Jimmy Sharkey, speaking to the "Democrat" this week, said of the meeting with the Police Ombudsman: "She didn't tell us anything we didn't know, with the exception that the killers identities were known in 1977.

"The RUC Special Branch in 1977 had the four names. They also had substantive information, which Mrs O'Loan could not elaborate on".

Jimmy explained that this information was passed on to Detective Chief Superintendent John Courtney on February 15th 1979 at a meeting with the RUC Special Branch held in Belfast. It is understood that he was happy to receive the information and a course of action that may be taken was discussed at the meeting.

"I asked was there a reason given for the lapse of eighteen months in giving information, but this couldn't be explained. Mrs O'Loan did say that this lapse didn't constitute anything inappropriate but put it down to 'sloppy paperwork'.

"She couldn't understand when the information was given in 1979 to the Garda Siochana that nothing was done. Why they should wait until 1998 when they could have done the same years ago was beyond her. They had the same information all those years ago".

Other details were also given such as the weapon used to shoot Seamus.

Jimmy says: "The gun used was a .38 Smith and Wesson revolver. I asked was this a standard UDR issue gun but she couldn't elaborate because she didn't know.

"The yellow Datsun used was traced to a scrap yard in the 1990s but there has been no evidence to suggest that the car was taken for forensic testing".

Mrs O'Loan couldn't explain to the family why the DPP didn't prosecute in 1998. There were strong charges. In her view there could have been prosecutions.

Four men were questioned in relation to the murder in February 1998. They were detained at Castlereagh Holding Centre and were released without charge.

Paul Hosking, who was interviewed in the national media was one of the men held and admitted to being present when the murder took place.
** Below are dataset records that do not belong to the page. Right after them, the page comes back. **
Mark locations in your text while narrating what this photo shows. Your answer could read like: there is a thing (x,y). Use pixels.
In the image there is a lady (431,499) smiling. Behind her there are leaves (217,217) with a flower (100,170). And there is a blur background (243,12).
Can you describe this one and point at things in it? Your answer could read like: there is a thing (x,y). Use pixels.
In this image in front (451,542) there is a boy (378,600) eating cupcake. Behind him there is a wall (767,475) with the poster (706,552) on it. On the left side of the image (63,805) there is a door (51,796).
It is also believed that another occupant in the car has implicated himself.

Two others in the car when Seamus was murdered, including the suspected killer, were involved in a killing in 1976.
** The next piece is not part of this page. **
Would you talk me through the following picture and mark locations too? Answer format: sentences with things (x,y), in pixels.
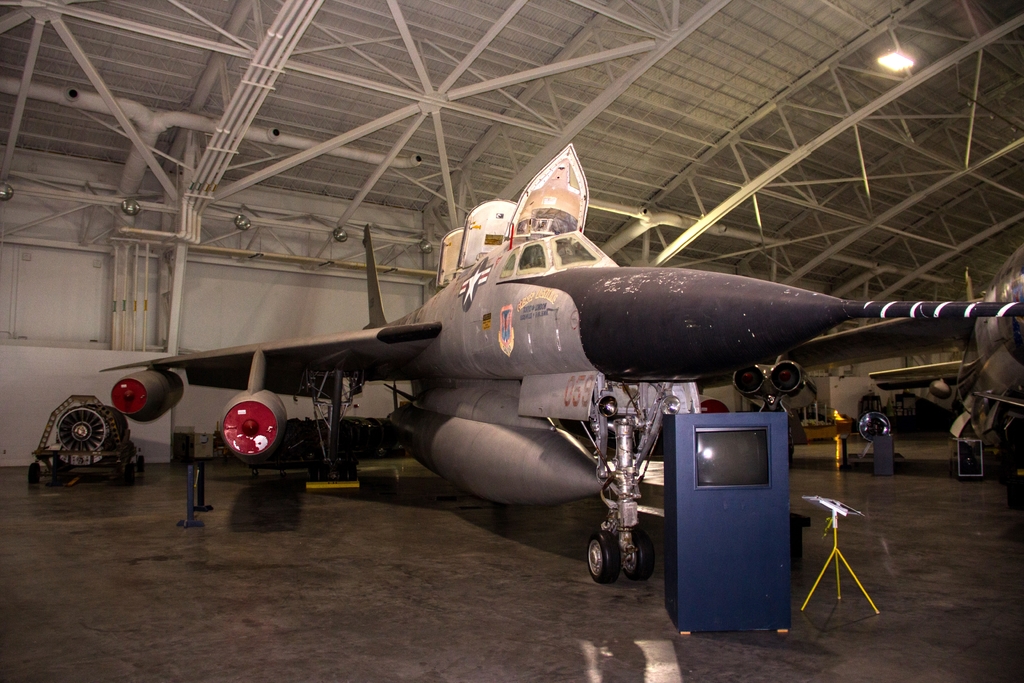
In this picture we can see airplanes (482,442) on the ground (407,543), stand (828,527), boxes (713,491), rods (777,244) and in the background (156,331) we can see the wall (229,323).
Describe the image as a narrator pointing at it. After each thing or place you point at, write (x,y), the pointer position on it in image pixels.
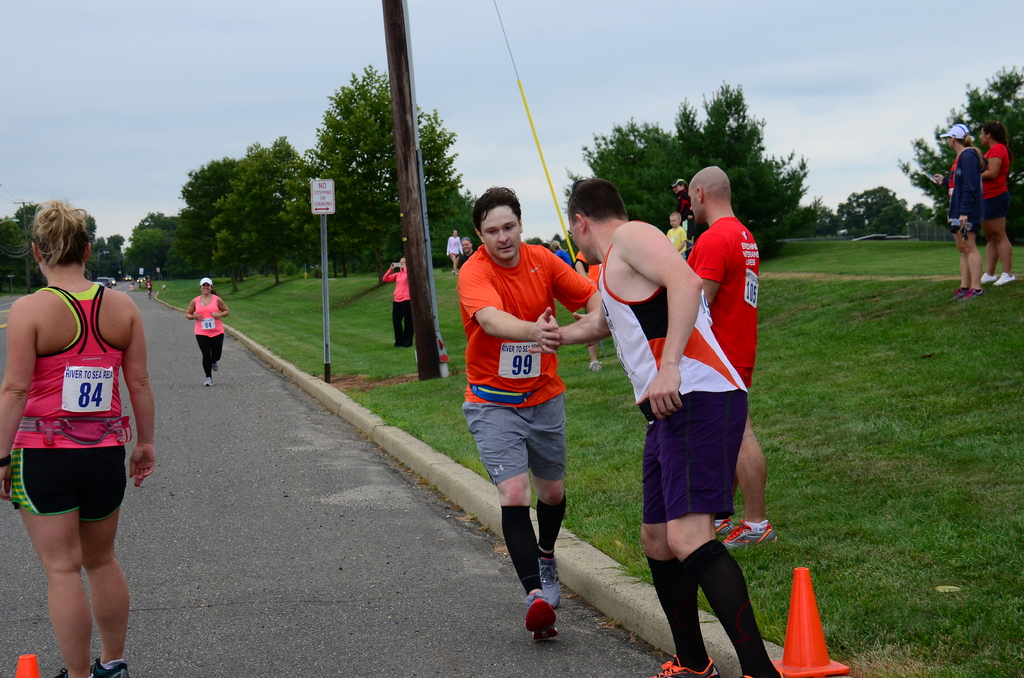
There are groups of people (605,227) standing and two people (518,396) running. This is a board (313,200) attached to a pole (322,223). These are the trees (234,204). Here is the grass (821,475). This is the sky (220,67). I think this is a wooden pole (410,167).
On last Monday's meeting, Jimmy said: "Mrs O'Loan was very sympathetic to the family's situation, and although she wasn't telling us anything new she was showing us we were going in the right direction. It was agreed at the table that the problem now seems to be in Dublin.

"We explained to her that the family's problem with the Barron Enquiry was the secrecy surrounding it. What we really want to know now is what has the Government to hide.
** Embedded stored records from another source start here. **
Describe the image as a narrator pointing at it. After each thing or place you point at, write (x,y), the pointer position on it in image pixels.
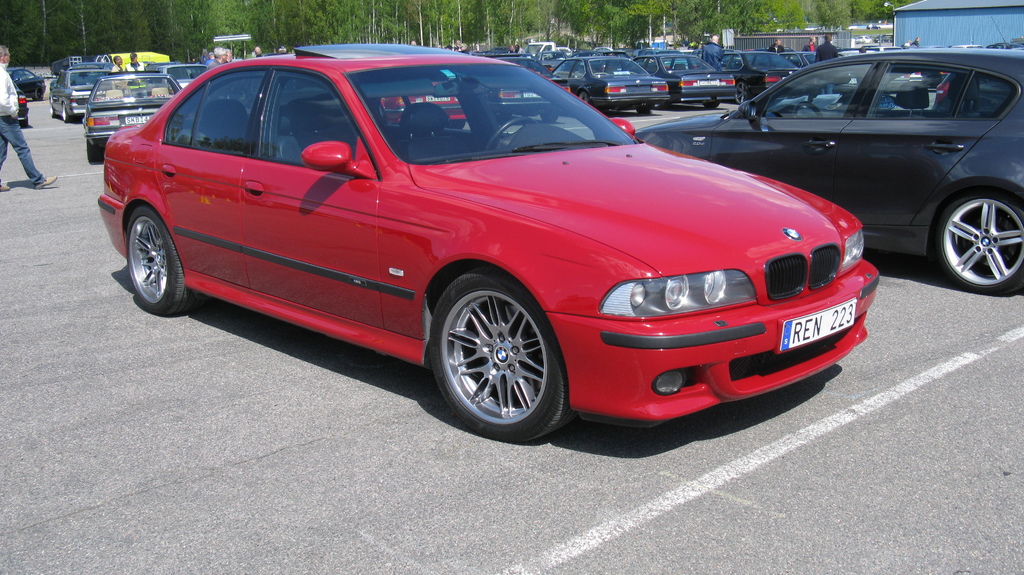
In the image there are many cars (878,235) on the road (887,257). And also there are few people (813,45). In the background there are trees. And also there is a shed (941,33).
He continued: "In meetings with the family, John O'Donoghue and Dermot Ahern have said the Government has nothing to hide in the murder of Seamus Ludlow.

"The facts are the information was given in 1979 was strong enough to extradite and prosecute. The case died nineteen days after the murder. From 1979 to 1998 the investigation went dry. Someone stopped this, most likely at a very high level".